§ Problema 1: Enumere, sem repetições, todos os números que exprimem quantidades ou percentuais no texto sobre o surto de Ebola, indicando a que cada um se refere.
§ Problema 2: Retome o texto sobre o surto de Ebola na República Democrática do Congo a partir de sua última frase e dê-lhe continuação.

A OMS declarou em 17 de maio Emergência de Saúde Pública de Importância Internacional devido a surto de Ebola na República Democrática do Congo, que já causou 134 mortes e 536 casos suspeitos até 22 de maio. A variante Bundibugyo não possui vacina aprovada e há risco de disseminação regional.
O surto atual de Ebola na República Democrática do Congo é causado pela espécie Bundibugyo ebolavirus, para a qual não existem vacinas ou tratamentos aprovados. A OMS elevou o alerta sanitário para o nível máximo em 17 de maio, classificando a situação como Emergência de Saúde Pública de Importância Internacional, mas descartou a configuração de pandemia e não recomendou fechamento de fronteiras ou restrições comerciais.
Até 22 de maio, o país registrou 134 mortes e 536 casos suspeitos. A confirmação do vírus foi dificultada pela falha dos testes rápidos calibrados para outra variante, sendo possível apenas após sequenciamento genômico em laboratório de referência em Kinshasa. A taxa histórica de letalidade da cepa varia entre 30% e 50%, segundo a OMS.

[Entradas de dados]
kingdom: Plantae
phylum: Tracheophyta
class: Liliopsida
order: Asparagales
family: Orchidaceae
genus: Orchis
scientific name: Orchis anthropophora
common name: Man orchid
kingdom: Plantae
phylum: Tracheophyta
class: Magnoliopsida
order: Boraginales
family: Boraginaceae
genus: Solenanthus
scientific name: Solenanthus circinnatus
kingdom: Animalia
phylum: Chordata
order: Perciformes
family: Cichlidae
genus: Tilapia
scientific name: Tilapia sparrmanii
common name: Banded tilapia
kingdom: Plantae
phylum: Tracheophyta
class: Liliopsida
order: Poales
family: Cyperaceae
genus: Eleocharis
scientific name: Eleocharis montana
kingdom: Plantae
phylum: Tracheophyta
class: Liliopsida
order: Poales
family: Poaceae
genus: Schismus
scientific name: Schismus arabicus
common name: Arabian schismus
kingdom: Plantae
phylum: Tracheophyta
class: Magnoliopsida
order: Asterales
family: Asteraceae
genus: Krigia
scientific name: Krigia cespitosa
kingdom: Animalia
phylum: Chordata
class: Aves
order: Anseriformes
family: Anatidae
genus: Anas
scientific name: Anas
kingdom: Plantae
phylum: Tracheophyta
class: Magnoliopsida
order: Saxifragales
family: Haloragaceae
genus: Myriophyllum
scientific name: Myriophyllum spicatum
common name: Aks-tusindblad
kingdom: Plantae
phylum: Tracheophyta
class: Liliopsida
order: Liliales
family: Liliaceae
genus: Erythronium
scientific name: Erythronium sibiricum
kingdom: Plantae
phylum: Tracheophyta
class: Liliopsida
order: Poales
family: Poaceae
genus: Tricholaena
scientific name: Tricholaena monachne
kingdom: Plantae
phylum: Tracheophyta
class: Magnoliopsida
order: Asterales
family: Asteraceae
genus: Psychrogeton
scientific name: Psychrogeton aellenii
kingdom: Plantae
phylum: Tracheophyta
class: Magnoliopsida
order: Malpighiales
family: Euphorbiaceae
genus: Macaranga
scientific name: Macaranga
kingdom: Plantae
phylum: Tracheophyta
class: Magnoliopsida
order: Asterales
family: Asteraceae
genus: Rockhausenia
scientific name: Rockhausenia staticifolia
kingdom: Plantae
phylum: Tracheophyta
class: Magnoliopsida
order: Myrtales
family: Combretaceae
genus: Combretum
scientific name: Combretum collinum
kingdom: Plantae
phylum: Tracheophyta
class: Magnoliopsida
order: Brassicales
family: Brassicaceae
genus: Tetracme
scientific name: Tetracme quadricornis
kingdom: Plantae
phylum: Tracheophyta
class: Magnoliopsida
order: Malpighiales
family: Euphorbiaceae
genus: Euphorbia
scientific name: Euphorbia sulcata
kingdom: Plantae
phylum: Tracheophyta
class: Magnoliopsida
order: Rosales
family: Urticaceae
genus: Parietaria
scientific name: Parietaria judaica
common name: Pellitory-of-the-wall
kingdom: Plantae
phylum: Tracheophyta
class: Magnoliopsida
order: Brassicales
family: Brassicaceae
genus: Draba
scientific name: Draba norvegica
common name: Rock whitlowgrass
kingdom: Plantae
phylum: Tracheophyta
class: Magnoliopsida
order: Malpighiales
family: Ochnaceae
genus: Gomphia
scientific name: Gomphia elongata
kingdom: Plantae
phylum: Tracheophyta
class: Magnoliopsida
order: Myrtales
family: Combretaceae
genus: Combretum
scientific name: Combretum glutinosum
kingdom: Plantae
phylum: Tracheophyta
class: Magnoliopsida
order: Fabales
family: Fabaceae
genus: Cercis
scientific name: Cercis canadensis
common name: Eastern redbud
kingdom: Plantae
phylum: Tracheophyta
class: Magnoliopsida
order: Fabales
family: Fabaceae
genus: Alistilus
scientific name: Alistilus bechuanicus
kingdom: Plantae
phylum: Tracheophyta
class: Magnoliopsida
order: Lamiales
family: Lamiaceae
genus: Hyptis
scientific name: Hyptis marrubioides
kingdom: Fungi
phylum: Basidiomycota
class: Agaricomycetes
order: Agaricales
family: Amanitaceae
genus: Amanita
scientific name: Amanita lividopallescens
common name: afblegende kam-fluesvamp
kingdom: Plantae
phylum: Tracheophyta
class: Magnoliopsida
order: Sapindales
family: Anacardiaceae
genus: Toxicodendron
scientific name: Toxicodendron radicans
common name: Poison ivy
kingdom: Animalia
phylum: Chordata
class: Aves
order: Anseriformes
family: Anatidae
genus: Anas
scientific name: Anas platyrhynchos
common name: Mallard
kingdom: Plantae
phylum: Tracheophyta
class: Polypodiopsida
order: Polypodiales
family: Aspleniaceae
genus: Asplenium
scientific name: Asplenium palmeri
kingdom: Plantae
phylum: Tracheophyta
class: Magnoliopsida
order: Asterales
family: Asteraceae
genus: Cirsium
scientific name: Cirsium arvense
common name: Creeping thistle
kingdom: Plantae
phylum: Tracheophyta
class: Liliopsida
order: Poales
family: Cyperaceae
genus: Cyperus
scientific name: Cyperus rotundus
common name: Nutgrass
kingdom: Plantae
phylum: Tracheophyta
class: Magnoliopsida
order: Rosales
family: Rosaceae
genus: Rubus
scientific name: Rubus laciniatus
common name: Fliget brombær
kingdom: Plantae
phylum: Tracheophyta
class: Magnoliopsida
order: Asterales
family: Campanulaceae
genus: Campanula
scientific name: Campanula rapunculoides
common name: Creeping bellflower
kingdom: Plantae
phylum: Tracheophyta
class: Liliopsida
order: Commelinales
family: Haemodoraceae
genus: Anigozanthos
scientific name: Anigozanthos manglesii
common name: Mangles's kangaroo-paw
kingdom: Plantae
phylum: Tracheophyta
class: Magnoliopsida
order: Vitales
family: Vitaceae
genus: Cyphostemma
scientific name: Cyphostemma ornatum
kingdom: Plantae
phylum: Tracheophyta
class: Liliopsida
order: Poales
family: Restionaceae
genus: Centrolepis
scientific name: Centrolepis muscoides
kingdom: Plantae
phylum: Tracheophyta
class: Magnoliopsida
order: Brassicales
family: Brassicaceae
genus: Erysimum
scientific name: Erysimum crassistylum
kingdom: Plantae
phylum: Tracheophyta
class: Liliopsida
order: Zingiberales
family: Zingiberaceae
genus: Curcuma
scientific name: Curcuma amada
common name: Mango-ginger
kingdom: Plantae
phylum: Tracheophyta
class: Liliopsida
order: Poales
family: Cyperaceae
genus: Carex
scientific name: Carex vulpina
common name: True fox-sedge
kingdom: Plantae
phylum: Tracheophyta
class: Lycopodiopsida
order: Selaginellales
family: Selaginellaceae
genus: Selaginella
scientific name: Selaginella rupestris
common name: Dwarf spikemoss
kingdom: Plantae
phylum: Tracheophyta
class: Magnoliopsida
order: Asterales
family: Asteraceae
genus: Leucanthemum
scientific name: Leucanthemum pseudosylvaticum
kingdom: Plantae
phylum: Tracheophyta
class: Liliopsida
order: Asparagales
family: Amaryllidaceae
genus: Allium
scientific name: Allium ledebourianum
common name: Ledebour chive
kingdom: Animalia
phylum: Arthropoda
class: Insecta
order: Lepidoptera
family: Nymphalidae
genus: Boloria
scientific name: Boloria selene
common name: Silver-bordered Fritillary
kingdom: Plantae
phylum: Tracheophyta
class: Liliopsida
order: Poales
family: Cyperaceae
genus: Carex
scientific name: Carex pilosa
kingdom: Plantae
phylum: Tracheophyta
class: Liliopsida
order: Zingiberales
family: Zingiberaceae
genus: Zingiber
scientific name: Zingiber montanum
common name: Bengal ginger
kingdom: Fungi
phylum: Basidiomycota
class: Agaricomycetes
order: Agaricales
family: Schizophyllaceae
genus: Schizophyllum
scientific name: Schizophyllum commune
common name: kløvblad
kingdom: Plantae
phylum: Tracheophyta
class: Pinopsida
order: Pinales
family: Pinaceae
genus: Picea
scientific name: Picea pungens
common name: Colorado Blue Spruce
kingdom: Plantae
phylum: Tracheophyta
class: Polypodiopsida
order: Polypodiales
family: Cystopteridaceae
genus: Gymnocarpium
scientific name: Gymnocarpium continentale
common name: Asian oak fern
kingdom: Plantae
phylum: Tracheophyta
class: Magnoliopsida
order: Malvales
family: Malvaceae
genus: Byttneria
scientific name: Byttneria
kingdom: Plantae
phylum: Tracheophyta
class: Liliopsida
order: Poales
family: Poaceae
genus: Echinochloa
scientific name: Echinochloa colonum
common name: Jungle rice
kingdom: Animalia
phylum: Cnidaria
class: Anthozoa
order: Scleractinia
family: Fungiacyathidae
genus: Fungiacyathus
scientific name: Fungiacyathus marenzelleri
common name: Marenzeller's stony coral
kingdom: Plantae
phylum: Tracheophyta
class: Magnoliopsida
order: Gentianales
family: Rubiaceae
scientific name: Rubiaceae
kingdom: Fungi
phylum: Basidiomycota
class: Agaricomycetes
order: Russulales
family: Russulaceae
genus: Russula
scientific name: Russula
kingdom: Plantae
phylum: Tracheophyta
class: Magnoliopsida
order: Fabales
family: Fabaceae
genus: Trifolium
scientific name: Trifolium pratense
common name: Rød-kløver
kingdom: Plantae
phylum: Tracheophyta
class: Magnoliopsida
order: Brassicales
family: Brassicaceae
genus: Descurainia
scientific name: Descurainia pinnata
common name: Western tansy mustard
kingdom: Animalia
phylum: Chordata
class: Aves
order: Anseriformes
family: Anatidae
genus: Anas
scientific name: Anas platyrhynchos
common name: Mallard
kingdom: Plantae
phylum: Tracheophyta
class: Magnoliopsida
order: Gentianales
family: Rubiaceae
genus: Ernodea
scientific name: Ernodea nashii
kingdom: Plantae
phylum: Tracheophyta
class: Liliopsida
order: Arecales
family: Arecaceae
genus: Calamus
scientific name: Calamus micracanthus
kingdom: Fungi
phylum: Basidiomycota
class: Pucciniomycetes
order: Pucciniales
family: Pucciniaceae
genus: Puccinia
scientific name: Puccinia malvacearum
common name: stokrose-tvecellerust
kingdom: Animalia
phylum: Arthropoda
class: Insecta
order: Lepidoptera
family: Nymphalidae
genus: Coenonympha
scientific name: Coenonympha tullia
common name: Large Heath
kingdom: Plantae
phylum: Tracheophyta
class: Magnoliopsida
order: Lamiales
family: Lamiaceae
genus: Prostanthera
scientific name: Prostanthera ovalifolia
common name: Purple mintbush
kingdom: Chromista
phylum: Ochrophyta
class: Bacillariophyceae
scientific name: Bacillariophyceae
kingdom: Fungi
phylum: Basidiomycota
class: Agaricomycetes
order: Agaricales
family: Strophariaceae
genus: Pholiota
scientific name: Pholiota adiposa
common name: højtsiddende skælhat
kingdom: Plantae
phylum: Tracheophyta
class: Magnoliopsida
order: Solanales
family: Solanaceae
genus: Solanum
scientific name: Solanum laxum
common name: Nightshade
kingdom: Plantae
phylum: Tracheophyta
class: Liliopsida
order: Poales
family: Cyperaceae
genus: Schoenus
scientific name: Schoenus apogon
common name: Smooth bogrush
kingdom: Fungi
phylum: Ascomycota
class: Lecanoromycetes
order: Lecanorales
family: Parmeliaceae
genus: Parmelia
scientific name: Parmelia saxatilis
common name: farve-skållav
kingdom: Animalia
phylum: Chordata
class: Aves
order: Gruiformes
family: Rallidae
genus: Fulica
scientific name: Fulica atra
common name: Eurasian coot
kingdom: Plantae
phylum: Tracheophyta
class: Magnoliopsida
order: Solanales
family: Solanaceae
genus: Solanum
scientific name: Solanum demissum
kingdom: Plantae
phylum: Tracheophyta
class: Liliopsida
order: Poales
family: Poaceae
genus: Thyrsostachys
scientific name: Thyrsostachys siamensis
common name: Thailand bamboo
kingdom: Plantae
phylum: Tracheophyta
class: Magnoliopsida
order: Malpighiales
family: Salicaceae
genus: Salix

§ Resposta escrita 1:
- 134: mortes registradas até 22 de maio
- 536: casos suspeitos registrados até 22 de maio
- 30%: limite inferior da taxa histórica de letalidade da cepa, segundo a OMS
- 50%: limite superior da taxa histórica de letalidade da cepa, segundo a OMS

§ Resposta escrita 2:
O risco de disseminação para países vizinhos, como Uganda e Sudão do Sul, é elevado devido à baixa fiscalização nas fronteiras, circulação de trabalhadores e conflitos armados. Infecções foram confirmadas em Kampala, capital de Uganda, que possui aeroporto internacional. Nos Estados Unidos, o CDC monitora seis cidadãos com suspeita de exposição, mas o risco de chegada da doença aos EUA e ao Brasil é considerado baixo.
O Ebola não é transmitido pelo ar, mas por contato direto com fluidos corporais ou superfícies contaminadas. O controle do surto depende de isolamento, rastreamento de contatos, sepultamentos seguros e suporte clínico precoce. Uma vacina experimental contra a variante Bundibugyo está em testes em primatas, e a OMS recomendou acelerar os ensaios clínicos para conter a crise.